IAC control is nice. I don't know what the Ford TB is, but if has an IAC motor, I would recommend using it. Otherwise cold starts can be a pain.

If you are gonna be running over 15 # of boost, then go ahead and get the 3bar sensor. If you are gonna stay with 15# or less, then a 2-bar will give you better tuning resolution. Are you gonna intercool? The 3-bar will work with 10 pounds of boost.

Sequential will give you a tiny bit better performance, but it is expensive. However it sounds like that is gonna be a very healthy cam, so sequential may give you a bit better drivability. Remember that with sequential, you will need a cam sensor (something not often provided for on big-block V8s).

Actually I wonder if you are going to have to run in alpha-N mode with that cam...

Either way, when you get it together, let me know and I'll be happy to help you tune- I'm up in Amesbury.

-Bob Cunningham
bobc@gnttype.org
 
Actually, that's a small cam for that sized motor. It will run in true speed density mode without problems. The ford style throttle body is much easier to plumb for so I'd go ahead and use that, although you will need an adapter(part #30-7022) for the IAC. The IAC will make cold starts easier and also allow you to idle it at a lower rpm if you have ac, powersteering, etc. I've seen a few people use 95lb injectors with b2b units, although the idle tends to wander a bit.
 
sounds good

ive read that i can use the accel DFI distributor with the FAST setup, i really dont wanna buy a distributor and then snap the tangs off of it, and i think i saw that the accel dual sync gadjet, has LED's for very easy phasing so i wont need to spend alot of time setting it. I have a new silverado with the 496 in it and it apears that they have the cam sensor setup in the distributor hole so it can fire the 8 coil packs, i dont wanna go that fancy with something that should be simple like ignition. Im used to running carbs, so only 3 things could go wrong, no fuel, no compression, or no spark, this whole efi thing adds a whole bunch more complexity when somethings not workng right, but i think it will be worth it. I will be running an intercooler on it after i get it running and tuned without it. The cost isnt really all that important, i'd rather do right and do it once, then get something and then have to do it again later. im running that cam profile cuz i think it should build alot of torque, and this car all said and done will probly weigh 3800 with me in it, also running 3.55 rear end gears, im counting on tourque to get me off the line rather than high rpms the car will have a gearvendors unit on it for some extra fun. I aming for an 8 second true street car, traction will be the limiting factor, but the efi and the blower should help me out with tuning alot.
 
FWIW, I have a FAST bank-to-bank on my turbo Toyota truck, and I run a Ford TB with the GM IAC motor. A couple of firms make adapters to adapt the GM IAC motor to the Ford TB. I personally like the one piece billet adapter made by Precision Turbo (http://www.precisionte.com/). It runs about $50 IIRC, and works great for this application.

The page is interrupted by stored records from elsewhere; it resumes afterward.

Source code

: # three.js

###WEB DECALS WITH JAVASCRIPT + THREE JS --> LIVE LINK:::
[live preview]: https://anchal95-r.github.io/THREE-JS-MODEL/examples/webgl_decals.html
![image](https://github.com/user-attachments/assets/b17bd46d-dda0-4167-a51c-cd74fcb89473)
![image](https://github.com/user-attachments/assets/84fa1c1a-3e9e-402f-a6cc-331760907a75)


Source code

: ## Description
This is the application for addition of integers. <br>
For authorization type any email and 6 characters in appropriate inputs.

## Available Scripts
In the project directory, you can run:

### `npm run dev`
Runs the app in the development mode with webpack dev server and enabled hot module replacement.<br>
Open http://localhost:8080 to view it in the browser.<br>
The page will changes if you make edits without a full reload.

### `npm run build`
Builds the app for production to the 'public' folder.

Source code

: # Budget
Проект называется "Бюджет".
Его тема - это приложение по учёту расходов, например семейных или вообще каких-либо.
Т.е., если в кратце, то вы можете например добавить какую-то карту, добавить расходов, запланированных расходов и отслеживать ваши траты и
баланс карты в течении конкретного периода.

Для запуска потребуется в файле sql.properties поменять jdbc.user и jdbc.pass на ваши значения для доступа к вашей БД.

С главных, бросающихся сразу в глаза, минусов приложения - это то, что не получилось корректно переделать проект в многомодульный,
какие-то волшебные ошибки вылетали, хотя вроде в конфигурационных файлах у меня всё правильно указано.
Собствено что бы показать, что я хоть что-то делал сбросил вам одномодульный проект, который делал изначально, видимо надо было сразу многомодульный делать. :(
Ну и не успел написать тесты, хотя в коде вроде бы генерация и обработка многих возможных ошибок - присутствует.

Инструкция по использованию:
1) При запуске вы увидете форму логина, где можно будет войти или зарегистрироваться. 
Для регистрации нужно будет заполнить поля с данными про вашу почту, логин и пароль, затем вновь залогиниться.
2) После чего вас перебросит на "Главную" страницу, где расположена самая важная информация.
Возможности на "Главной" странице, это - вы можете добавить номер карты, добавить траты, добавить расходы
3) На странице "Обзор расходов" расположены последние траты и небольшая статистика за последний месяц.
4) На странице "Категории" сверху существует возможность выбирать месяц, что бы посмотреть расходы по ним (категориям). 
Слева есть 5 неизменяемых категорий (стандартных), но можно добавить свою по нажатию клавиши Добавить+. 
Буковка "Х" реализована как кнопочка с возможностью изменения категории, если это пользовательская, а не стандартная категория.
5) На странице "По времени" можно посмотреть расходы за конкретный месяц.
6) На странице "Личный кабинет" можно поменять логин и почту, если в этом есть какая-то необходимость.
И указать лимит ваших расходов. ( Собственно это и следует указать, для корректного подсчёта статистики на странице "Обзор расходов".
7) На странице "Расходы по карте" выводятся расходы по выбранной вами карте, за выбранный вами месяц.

You can sort of see the GM IAC motor and adapter at the bottom of the Ford TB in this picture:

linkage2.jpg


If I can get this combo to work on something as off-the-wall as my motor, it should be a piece of cake on your setup.

Jeff
 
Malibu,

You can use the Accel dual sync distributor. I've used it before and it works well. You'll have to order the FAST marine unit, which is set up to work with the Hall Effects signals of that distributor. One thing to keep in mind with the distributor providing the TDC reference of every cylinder is that you'll always have a couple of degrees of scatter due to the harmonics of the valvetrain and oil pump.
 
with the blower on the motor i dont want the timing to move any more than it has to, is there a distributor that i can use with a crank trigger that I wont have to modify to get the cam signal?
 
If you are looking for a cam signal out of a distributor and you already have a crank trigger, your best bet really would be to knock 7 of the 8 tabs off the pickup wheel inside the distributor. Set it up so the cam sensor triggers around 70 to 80 BTDC and it should work well, and it's really not too tough to do. You can even buy a replacement pickup wheel out of the Jeg's catalog if you ever wish to return the distributor to its original form.

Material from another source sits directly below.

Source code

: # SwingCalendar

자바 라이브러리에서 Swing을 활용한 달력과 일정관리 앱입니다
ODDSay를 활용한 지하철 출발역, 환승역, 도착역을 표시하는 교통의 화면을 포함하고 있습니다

Another thought along the lines of your first post is that with a blown 540 you could probably run a bank to bank setup and not lose much, if anything. You wouldn't even eed a cam sensor at all then. The only time the bank to bank setup an give you trouble is when the pulsewidths get very, very small at idle. With that big of a motor, plus the drag of a blower to boot, I don't think the pulsewidths are going to be small enough at an idle to create any problems for you. No guarantee, but it's a guess based on education and experience.

Hope this helps.
 
Craig,

You really don't HAVE to run a cam sensor to run sequential, though do you? Wouldn't it only be an issue with individual cylinder correction? I'm sitting here trying to find a real reason to have one other than that. I would think that without a cam pulse, and I may be off base here, that the unit would pick the first cylinder that's pulsed to be #1 and go on about it's business after that. Or will it cause an error to not see a cam pulse?
 
Shane, that's basically true. What can be an issue sometimes is that wherever the motor is when it fires up is where it will fire injector A, whatever cylinder that's wired to. Could be different every time, and sometimes injector timing variations relative to the intake valve event can cause inconsistency. It's usually not enough to notice from what I have seen.
 
thanks for the input, i guess ill just knock off the little tabs then, or i could just get out and put the motor in the same pos. with a breaker bar every time i start it :D, ill consider the bank to bank, but i need this motor to idle without a hitch.
 
540malibu, maybe you should contact quest racing in worcester, they've got experience with big motors and FAST

Are you gonna run this combo @ quick street @ NED?
 
i dont know if im gonna run any class races yet or not, but once its together ill be up at epping just about every other week running time trials or scaring hondas on street nights or something.